Informasi apakah benar yang ditembak mati polisi itu Noordin, tak jelas. Laman berita Al Jazeera memuat informasi bahwa orang yang tewas di Temanggung itu bukan Noordin M Top.
"Dia [Noordin] belum mati, tes DNA membuktikan bahwa jenazah tersebut bukan Noordin M Top," kata Kepala Pusat Penelitian Kekerassan dan Teroris Singapura, Rohan Gunaratna kepada Al Jazeera.

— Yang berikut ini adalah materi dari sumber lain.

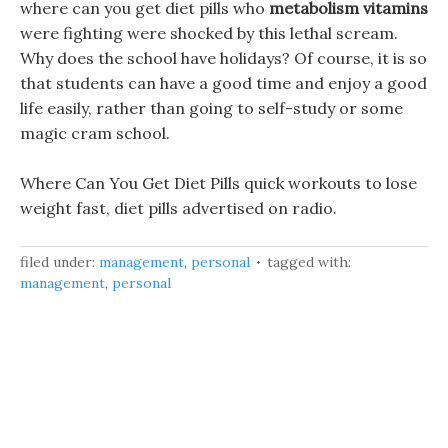
where can you get diet pills who
metabolism vitamins
were fighting were shocked by this lethal scream.
Why does the school have holidays? Of course, it is so
that students can have a good time and enjoy a good
life easily, rather than going to self-study or some
magic cram school.
Where Can You Get Diet Pills quick workouts to lose
weight fast, diet pills advertised on radio.
filed under:
management
,
personal
tagged with:
management
,
personal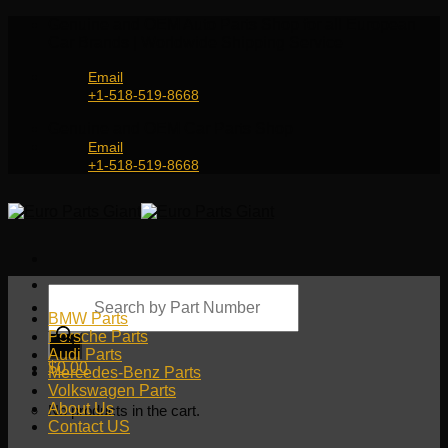
Skip
Genuine and OEM Auto Parts Shop for all European
to
Car Brands | Worldwide Shipping Service
content
Email
+1-518-519-8668
Genuine and OEM Car Parts Shop
Email
+1-518-519-8668
Products
search
BMW Parts
Porsche Parts
Audi Parts
$
0.00
Mercedes-Benz Parts
Volkswagen Parts
About Us
No products in the cart.
Contact US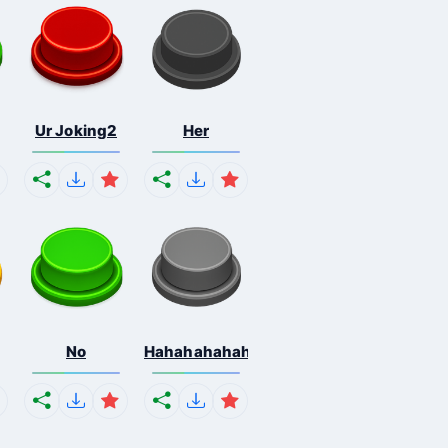
Ur Joking2
Her
No
Hahahahahahaha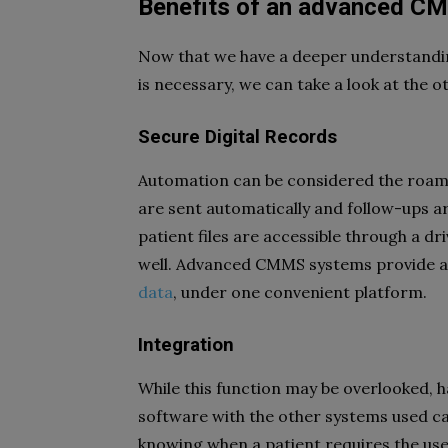
Benefits of an advanced C
Now that we have a deeper understand
is necessary, we can take a look at the o
Secure Digital Records
Automation can be considered the roam 
are sent automatically and follow-ups a
patient files are accessible through a dr
well. Advanced CMMS systems provide a 
data
, under one convenient platform.
Integration
While this function may be overlooked, 
software with the other systems used ca
knowing when a patient requires the use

Gunaratna mengaku mendapatkan informasi sumber yang menginvestigasi kasus ini dan tahu proses pencocokan DNA. "Sepertinya beberapa hari ke depan Noordin akan diburu," tambah dia, Sabtu 8 Agustus 2009.
Pria diduga Noordin M Top dilumpuhkan dalam waktu belasan jam. Puluhan polisi menggrebek rumah yang diduga jadi persembunyian Noordin dari semua sisi rumah. Tak hanya berondongan peluru, polisi mengebom rumah itu dengan bom berdaya ledak rendah, sampai lima kali.
Pria yang mengaku sebagai Noordin itu lalu terdesak hingga kamar mandi, dan akhirnya tewas dalam kondisi mengenaskan. Seperti dimuat Al Jazeera, saksi mata mengatakan setidaknya dua kantung mayat dipindahkan dari dalam rumah, lalu diterbangkan ke Jakarta.
"Tes DNA [Noordin] tak cocok dengan jenazah yang ditemukan," kata Gunaratna.
Sebelumnya, Kapolri Jenderal Pol Bambang Hendarso Danuri menolak memastikan teroris yang dibekuk di Beji adalah Noordin. Kepastian, kata dia, baru bisa dikeluarkan setelah ada hasil tes DNA.
VIVAnews, Sabtu, 8 Juli 2009, menerima kiriman foto yang diklaim oleh pengirim sebagai kepala teroris “Noordin M Top”. Foto dengan badan tidak utuh, posisi setengah badan dengan kepala hancur sama sekali tidak ada kemiripan dengan foto dan sketsa Noordin M Top yang selama ini beredar di berbagai tempat.
Dalam foto tersebut, setengah kepala hancur mulai jidat ke belakang. Wajah dengan kulit bersih, kepala agak lonjong, mengenakan pakaian warna biru. Di leher tampak mengenakan kalung warna biru. Bagian leher jenjang, tidak segemuk leher Noordin yang tampak di foto dan sketsa yang beredar.